Saratoga News

A portion of the Blossom Festival program cover from 1926

Saratoga Stereopticon

Willys Peck

Picking the right date for festival was chancy

'Crapshoot' is a rather indelicate term to be used in connection with such an exotic experience as blossom time in the Santa Clara Valley, but there is some relevance. As the Saratoga Blossom Festival grew from its homespun beginnings in 1900 to elaborate concerts and pageantry, those who were planning the event were faced with a serious problem: If dancers, musicians and singers had to be recruited several months in advance, how could there be any certainty that the assigned date would coincide with the peak of the blossoms, which, after all, was what the whole thing was all about?

The short answer was, they couldn't. The orchards' blooming season, even with crops maturing at different times, was a very few weeks at the most, and this was affected by such things as unseasonal hot spells, cold snaps or unusually heavy or light rainfall, with the result that choosing a propitious date was, well, a real crapshoot.

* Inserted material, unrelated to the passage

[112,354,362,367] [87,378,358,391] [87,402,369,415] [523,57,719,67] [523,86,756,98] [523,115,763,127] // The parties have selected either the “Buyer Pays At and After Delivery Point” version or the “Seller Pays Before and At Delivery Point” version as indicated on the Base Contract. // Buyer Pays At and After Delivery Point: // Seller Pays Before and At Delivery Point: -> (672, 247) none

Overall, the box score was pretty good, with one or two notable exceptions, such as the 1915 deluge that kept Franklin D. Roosevelt, then assistant secretary of the Navy, from making a speech here. The festivals themselves were triumphs of civic enterprise and cooperation.

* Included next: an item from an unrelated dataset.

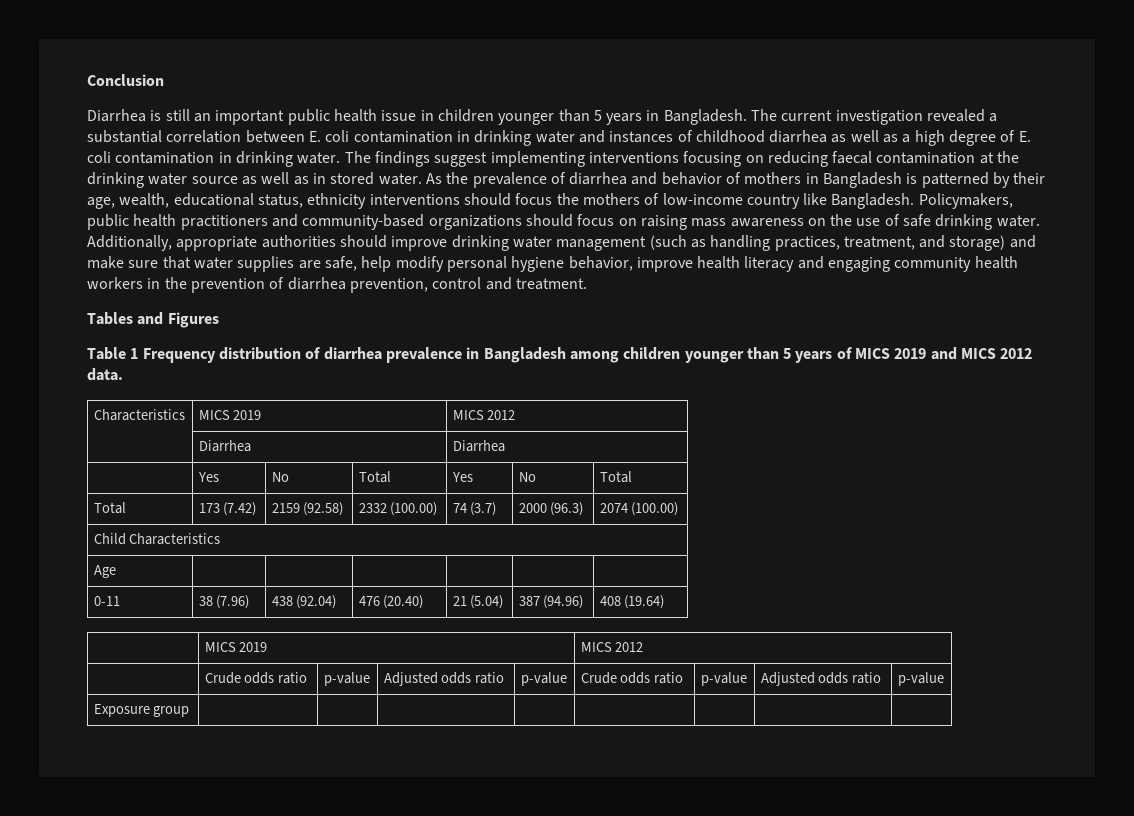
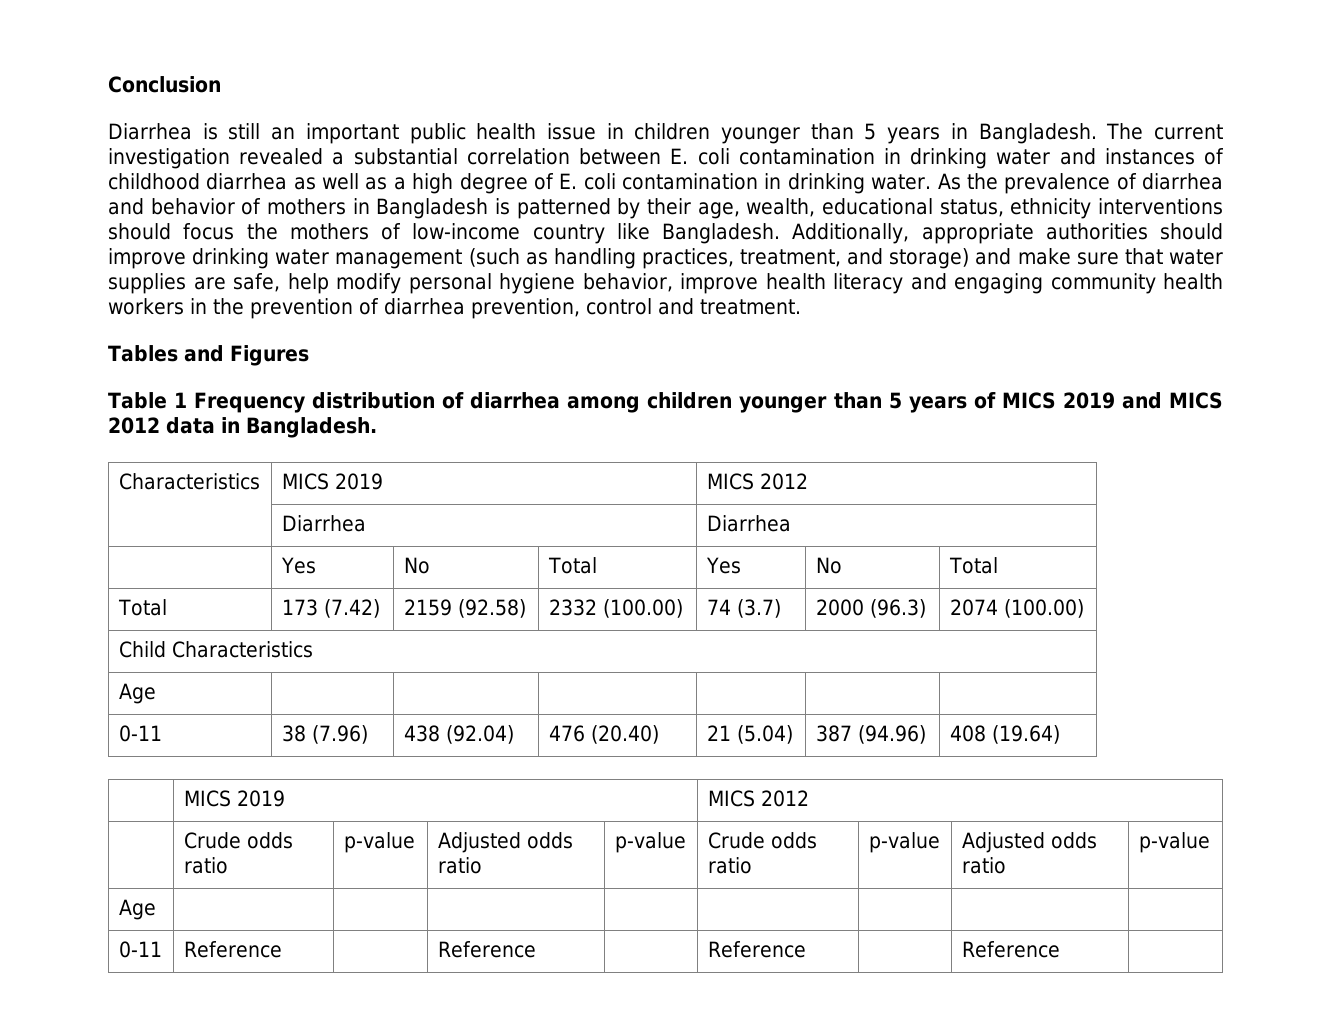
[344,151,1020,167] [87,172,422,188] The findings suggest implementing interventions focusing on reducing faecal contamination at the drinking water source as well as in stored water. -> (932, 182) none
[918,193,1013,209] [87,214,1040,230] Policymakers, public health practitioners and community-based organizations should focus on raising mass awareness on the use of safe drinking water. -> (780, 233) none
[385,347,566,363] prevalence in Bangladesh -> (561, 400) none
[87,368,123,381] data. -> [166,417,377,438] data in Bangladesh.
[93,704,190,717] Exposure group | | | | | | | -> [118,899,156,920] [118,941,162,958] [183,941,282,958] [437,941,536,958] [707,941,806,958] [961,941,1060,958] Age | | | | | | | | // 0-11 | Reference | | Reference | | Reference | | Reference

During the time they were held, the last one being in 1941, practically every governor of the state appeared as a speaker. A famed Welsh tenor, R. Festyn Davies, who had trained choruses of servicemen at camps during World War I, was recruited to organize a local chorus for the 1919 Blossom Festival. Some kind of musical zenith was reached in 1926 when the program included selections by the Festival Chorus, consisting of units under several post-Davies directors, and a concert by the San Francisco Symphony, under noted director Alfred Hertz. Until 1928, the locale for these events was Festival Glen, a natural amphitheater on the site of the present Saratogan condominiums on Saratoga Avenue. In 1928, the location was moved to a site off Fruitvale Avenue, near the present Valle Vista Drive, where the audience sat on one hillside facing the platform, which was at the base of another hill. That year also marked the introduction of original ballets by Vivian Amet Johnston, and, later Dorice Andreuccetti.

There was a two-year hiatus during the Depression years of 1934 and 1935, and the programs were resumed in 1936 at Festival Glen. Adding a touch of class to the stage platform at both locations was the installation, along rear and side edges of stately white columns, surmounted by classical urns--actually made of sheet metal--giving the whole affair an air of Grecian or Roman magnificence. Two of these white columns stood at the entrance to the festival grounds, with a large sign in gold letters, "Saratoga Blossom Festival."

When Army Field Artillery units were encamped here for a time after the outbreak of World War II, one of the first things they did was to paint over the white-pillared entrance with camouflage colors. Too visible to enemy bombers.

There are many facets to the Blossom Festival story, such as the period from 1904 to 1933, when interurban cars of the Peninsular Railway brought hordes of visitors to the festivals and ran special Blossom Tours around the valley. There were related activities, such as the Sunrise Services held at the Three Oaks Way home of the Rev. Edwin Sidney "Everlasting Sunshine" Williams, who conceived the idea of a Blossom Festival in 1899. Williams died in 1918, and his grave can be seen at Madronia Cemetery.

Although World War II effectively ended the Blossom Festival in what had become its traditional format, the spirit lived on. After the war, Blossom Time Chip-in Day was observed as a community celebration. In 1951, a festival was revived under the old name with an elaborate parade. In recent years, the Saratoga Chamber of Commerce has kept the name alive with a celebration, sans blossoms, at Wildwood Park. None was held this year, however.

Perhaps the longest-standing observance using the traditional name was the Blossom Festival Golf Tournament, held at La Rinconada Country Club in Los Gatos. Even that has gone by the boards, however. The 49th and final one was held last year.

Sic transit gloria mundi, and sic transit blossoms.

This article appeared in the Saratoga News, March 5, 1997.